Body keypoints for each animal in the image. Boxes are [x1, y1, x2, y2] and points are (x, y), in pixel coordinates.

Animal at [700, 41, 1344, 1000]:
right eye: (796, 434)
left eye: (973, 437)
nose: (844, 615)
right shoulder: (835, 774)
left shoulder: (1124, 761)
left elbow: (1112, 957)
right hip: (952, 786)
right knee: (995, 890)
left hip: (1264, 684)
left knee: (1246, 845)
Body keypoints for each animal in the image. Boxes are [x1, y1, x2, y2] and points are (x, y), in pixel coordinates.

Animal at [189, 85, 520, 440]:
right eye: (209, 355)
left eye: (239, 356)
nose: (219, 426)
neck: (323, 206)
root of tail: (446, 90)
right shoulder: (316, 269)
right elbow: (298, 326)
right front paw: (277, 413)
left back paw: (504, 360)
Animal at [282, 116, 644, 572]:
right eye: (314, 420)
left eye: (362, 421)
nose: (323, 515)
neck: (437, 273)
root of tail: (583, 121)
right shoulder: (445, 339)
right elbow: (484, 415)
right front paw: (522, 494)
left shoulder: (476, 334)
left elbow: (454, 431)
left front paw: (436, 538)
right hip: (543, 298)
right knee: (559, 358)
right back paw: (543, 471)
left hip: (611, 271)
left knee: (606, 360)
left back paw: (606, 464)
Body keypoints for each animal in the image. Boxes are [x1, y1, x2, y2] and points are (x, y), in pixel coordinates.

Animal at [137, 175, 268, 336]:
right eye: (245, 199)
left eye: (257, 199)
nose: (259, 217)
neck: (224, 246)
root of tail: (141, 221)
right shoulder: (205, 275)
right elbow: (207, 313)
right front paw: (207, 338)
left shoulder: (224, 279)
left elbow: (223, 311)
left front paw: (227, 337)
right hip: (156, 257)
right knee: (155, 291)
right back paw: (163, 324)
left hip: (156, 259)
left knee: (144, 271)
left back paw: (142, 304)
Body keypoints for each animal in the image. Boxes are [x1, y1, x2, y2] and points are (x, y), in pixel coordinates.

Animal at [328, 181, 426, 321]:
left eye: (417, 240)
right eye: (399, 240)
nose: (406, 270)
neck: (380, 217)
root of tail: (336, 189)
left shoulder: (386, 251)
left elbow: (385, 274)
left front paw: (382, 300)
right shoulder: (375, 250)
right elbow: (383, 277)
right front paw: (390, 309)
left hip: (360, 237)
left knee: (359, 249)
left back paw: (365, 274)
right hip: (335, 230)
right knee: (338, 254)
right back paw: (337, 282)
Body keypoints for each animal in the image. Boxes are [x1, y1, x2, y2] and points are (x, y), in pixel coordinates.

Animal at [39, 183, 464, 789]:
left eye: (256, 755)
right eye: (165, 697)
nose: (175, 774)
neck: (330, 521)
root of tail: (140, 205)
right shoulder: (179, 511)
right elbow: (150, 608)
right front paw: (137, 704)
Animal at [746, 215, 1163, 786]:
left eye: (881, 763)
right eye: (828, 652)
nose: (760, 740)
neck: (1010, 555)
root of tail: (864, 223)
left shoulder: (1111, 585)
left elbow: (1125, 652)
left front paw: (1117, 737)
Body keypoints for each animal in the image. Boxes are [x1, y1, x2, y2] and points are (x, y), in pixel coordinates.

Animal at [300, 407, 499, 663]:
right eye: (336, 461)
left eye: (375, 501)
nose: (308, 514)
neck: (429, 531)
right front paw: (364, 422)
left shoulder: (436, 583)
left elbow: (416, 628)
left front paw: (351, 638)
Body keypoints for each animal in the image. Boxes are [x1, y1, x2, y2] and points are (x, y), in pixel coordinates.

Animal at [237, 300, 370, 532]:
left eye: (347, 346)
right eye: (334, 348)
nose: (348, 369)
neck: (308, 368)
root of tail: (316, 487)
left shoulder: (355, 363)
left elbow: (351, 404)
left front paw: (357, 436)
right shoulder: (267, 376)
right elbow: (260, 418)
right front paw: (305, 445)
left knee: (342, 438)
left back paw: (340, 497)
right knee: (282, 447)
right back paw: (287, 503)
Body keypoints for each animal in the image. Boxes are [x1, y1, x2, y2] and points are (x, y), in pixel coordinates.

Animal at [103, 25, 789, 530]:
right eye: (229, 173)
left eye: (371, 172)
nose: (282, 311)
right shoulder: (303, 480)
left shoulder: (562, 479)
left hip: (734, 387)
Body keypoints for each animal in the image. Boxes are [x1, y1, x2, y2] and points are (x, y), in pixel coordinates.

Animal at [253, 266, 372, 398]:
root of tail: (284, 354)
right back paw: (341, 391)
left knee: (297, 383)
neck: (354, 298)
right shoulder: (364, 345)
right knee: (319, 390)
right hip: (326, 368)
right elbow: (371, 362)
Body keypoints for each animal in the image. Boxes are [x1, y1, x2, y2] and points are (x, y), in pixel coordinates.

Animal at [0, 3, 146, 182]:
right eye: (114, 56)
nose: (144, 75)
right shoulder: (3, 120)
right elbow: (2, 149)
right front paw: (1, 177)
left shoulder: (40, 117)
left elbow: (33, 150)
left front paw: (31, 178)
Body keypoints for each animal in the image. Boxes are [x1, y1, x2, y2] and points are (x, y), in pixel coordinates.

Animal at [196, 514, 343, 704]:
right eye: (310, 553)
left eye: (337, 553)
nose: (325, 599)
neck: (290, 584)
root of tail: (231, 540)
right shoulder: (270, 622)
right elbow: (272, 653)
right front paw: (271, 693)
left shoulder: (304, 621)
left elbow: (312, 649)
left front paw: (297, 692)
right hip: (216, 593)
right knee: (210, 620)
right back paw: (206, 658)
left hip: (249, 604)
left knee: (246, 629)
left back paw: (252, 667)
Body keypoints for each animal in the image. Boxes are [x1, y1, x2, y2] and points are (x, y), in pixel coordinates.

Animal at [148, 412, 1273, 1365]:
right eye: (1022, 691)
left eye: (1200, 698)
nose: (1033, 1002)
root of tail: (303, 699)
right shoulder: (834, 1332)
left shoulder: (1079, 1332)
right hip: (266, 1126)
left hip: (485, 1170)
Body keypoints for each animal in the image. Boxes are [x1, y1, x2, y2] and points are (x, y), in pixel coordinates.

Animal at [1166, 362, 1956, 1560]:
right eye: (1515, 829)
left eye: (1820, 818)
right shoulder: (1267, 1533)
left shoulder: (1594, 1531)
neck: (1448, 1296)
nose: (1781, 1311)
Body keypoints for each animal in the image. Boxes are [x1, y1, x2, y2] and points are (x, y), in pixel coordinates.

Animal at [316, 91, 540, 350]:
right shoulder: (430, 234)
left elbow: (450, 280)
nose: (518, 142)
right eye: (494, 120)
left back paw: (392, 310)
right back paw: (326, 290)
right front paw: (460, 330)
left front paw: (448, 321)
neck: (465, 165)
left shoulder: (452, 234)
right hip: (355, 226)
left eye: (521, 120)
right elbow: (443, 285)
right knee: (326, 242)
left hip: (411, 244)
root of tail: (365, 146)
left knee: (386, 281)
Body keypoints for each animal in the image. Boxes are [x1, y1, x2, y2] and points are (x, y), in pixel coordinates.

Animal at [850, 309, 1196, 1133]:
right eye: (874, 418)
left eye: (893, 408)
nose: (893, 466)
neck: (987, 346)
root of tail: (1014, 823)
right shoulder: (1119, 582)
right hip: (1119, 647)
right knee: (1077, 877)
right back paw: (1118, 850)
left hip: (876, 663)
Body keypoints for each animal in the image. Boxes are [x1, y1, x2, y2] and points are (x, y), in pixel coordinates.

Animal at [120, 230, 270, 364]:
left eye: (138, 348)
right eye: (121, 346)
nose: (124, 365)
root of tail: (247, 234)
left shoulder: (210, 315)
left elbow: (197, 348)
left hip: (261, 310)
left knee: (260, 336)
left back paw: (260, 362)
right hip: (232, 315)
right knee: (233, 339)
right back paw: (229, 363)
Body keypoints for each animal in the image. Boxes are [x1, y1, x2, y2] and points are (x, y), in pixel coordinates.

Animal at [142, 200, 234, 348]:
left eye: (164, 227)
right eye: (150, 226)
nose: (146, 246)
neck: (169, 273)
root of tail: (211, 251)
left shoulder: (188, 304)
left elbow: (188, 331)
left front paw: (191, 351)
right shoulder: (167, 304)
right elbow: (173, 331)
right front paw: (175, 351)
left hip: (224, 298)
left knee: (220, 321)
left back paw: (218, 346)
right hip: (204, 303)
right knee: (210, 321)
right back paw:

Try it:
All that is wanted is the run of lines from the start of the data through the line containing "left shoulder: (476, 334)", copied word for word.

Answer for the task:
Body keypoints for each animal in the image. Boxes are [x1, y1, x2, y2] and points are (x, y), in pixel coordinates.

Animal at [700, 41, 1344, 1000]:
right eye: (796, 434)
left eye: (973, 437)
nose: (844, 615)
right shoulder: (835, 774)
left shoulder: (1124, 761)
left elbow: (1112, 957)
right hip: (952, 786)
right knee: (995, 890)
left hip: (1264, 684)
left knee: (1246, 845)
Body keypoints for each animal in the image. Boxes are [x1, y1, x2, y2] and points are (x, y), in pixel coordinates.

Animal at [189, 85, 520, 440]:
right eye: (209, 355)
left eye: (239, 356)
nose: (219, 426)
neck: (323, 206)
root of tail: (446, 90)
right shoulder: (316, 269)
right elbow: (298, 326)
right front paw: (277, 413)
left back paw: (504, 360)
Animal at [282, 116, 644, 572]:
right eye: (314, 420)
left eye: (362, 421)
nose: (323, 515)
neck: (437, 273)
root of tail: (583, 121)
right shoulder: (445, 339)
right elbow: (484, 415)
right front paw: (522, 494)
left shoulder: (476, 334)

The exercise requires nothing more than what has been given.